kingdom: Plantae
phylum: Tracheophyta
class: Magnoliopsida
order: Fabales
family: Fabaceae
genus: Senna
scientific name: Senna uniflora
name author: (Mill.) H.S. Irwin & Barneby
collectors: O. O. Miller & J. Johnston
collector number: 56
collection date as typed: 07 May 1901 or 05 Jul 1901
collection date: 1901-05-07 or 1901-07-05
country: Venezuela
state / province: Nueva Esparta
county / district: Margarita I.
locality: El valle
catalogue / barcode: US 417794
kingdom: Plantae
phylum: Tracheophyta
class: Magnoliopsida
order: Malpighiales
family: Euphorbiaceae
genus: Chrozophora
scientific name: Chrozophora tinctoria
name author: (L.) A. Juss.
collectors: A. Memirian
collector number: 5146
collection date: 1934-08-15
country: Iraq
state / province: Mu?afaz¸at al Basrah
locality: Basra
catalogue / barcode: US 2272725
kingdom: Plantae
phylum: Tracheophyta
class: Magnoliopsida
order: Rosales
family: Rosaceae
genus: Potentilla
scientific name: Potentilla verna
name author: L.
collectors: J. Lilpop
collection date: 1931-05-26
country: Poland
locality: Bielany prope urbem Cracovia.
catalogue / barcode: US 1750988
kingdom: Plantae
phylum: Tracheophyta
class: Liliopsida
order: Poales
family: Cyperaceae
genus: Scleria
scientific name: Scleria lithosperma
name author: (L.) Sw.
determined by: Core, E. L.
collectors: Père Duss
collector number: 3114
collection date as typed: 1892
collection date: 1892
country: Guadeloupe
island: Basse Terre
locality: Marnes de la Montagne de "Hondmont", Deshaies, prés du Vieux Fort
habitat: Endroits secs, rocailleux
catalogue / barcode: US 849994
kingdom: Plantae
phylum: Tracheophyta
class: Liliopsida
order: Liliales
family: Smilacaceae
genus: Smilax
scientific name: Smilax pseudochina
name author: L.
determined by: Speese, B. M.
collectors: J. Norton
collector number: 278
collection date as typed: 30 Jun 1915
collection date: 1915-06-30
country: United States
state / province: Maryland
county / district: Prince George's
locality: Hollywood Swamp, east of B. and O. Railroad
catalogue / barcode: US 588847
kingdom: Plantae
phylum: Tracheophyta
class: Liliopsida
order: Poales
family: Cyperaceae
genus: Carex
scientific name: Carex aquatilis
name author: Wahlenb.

-*-*-

■ **Written request**
Can you change "collectors" to "collected by" throughout all the records and leave everything else unchanged?

■ **Final answer**
kingdom: Plantae
phylum: Tracheophyta
class: Magnoliopsida
order: Fabales
family: Fabaceae
genus: Senna
scientific name: Senna uniflora
name author: (Mill.) H.S. Irwin & Barneby
collected by: O. O. Miller & J. Johnston
collector number: 56
collection date as typed: 07 May 1901 or 05 Jul 1901
collection date: 1901-05-07 or 1901-07-05
country: Venezuela
state / province: Nueva Esparta
county / district: Margarita I.
locality: El valle
catalogue / barcode: US 417794
kingdom: Plantae
phylum: Tracheophyta
class: Magnoliopsida
order: Malpighiales
family: Euphorbiaceae
genus: Chrozophora
scientific name: Chrozophora tinctoria
name author: (L.) A. Juss.
collected by: A. Memirian
collector number: 5146
collection date: 1934-08-15
country: Iraq
state / province: Mu?afaz¸at al Basrah
locality: Basra
catalogue / barcode: US 2272725
kingdom: Plantae
phylum: Tracheophyta
class: Magnoliopsida
order: Rosales
family: Rosaceae
genus: Potentilla
scientific name: Potentilla verna
name author: L.
collected by: J. Lilpop
collection date: 1931-05-26
country: Poland
locality: Bielany prope urbem Cracovia.
catalogue / barcode: US 1750988
kingdom: Plantae
phylum: Tracheophyta
class: Liliopsida
order: Poales
family: Cyperaceae
genus: Scleria
scientific name: Scleria lithosperma
name author: (L.) Sw.
determined by: Core, E. L.
collected by: Père Duss
collector number: 3114
collection date as typed: 1892
collection date: 1892
country: Guadeloupe
island: Basse Terre
locality: Marnes de la Montagne de "Hondmont", Deshaies, prés du Vieux Fort
habitat: Endroits secs, rocailleux
catalogue / barcode: US 849994
kingdom: Plantae
phylum: Tracheophyta
class: Liliopsida
order: Liliales
family: Smilacaceae
genus: Smilax
scientific name: Smilax pseudochina
name author: L.
determined by: Speese, B. M.
collected by: J. Norton
collector number: 278
collection date as typed: 30 Jun 1915
collection date: 1915-06-30
country: United States
state / province: Maryland
county / district: Prince George's
locality: Hollywood Swamp, east of B. and O. Railroad
catalogue / barcode: US 588847
kingdom: Plantae
phylum: Tracheophyta
class: Liliopsida
order: Poales
family: Cyperaceae
genus: Carex
scientific name: Carex aquatilis
name author: Wahlenb.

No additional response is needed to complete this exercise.